--- Data ---
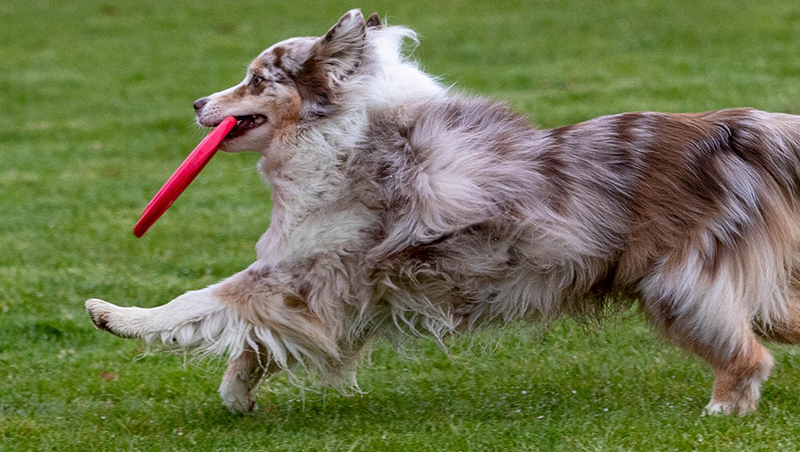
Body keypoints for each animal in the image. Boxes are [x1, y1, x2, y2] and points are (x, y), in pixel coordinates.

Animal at [83, 7, 800, 416]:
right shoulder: (322, 292)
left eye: (258, 80)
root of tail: (736, 130)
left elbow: (198, 301)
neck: (343, 134)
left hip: (679, 288)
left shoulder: (303, 271)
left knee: (749, 357)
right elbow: (254, 345)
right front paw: (237, 398)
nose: (197, 102)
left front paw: (113, 314)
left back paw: (720, 413)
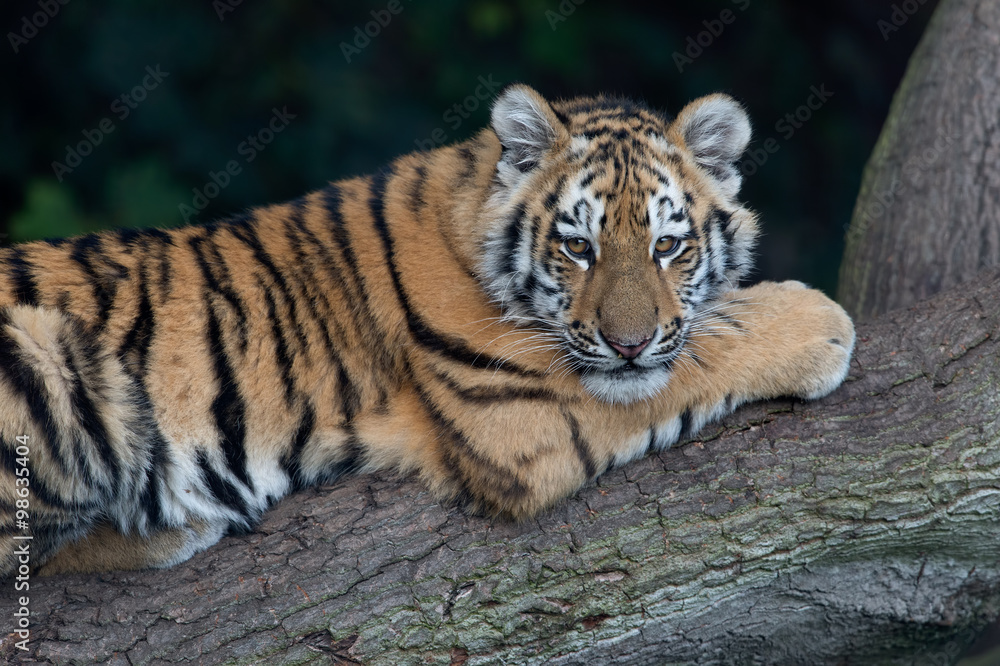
---
_Action item_:
The answer must be an exact transcription of the lines from the one holding "neck: (343, 134)" to the last line of the entries above, with no pictures and nothing else.

_Expected output_:
neck: (343, 134)
left hip: (679, 288)
left shoulder: (303, 271)
left knee: (749, 357)
right elbow: (254, 345)
right front paw: (237, 398)
nose: (197, 102)
left front paw: (113, 314)
left back paw: (720, 413)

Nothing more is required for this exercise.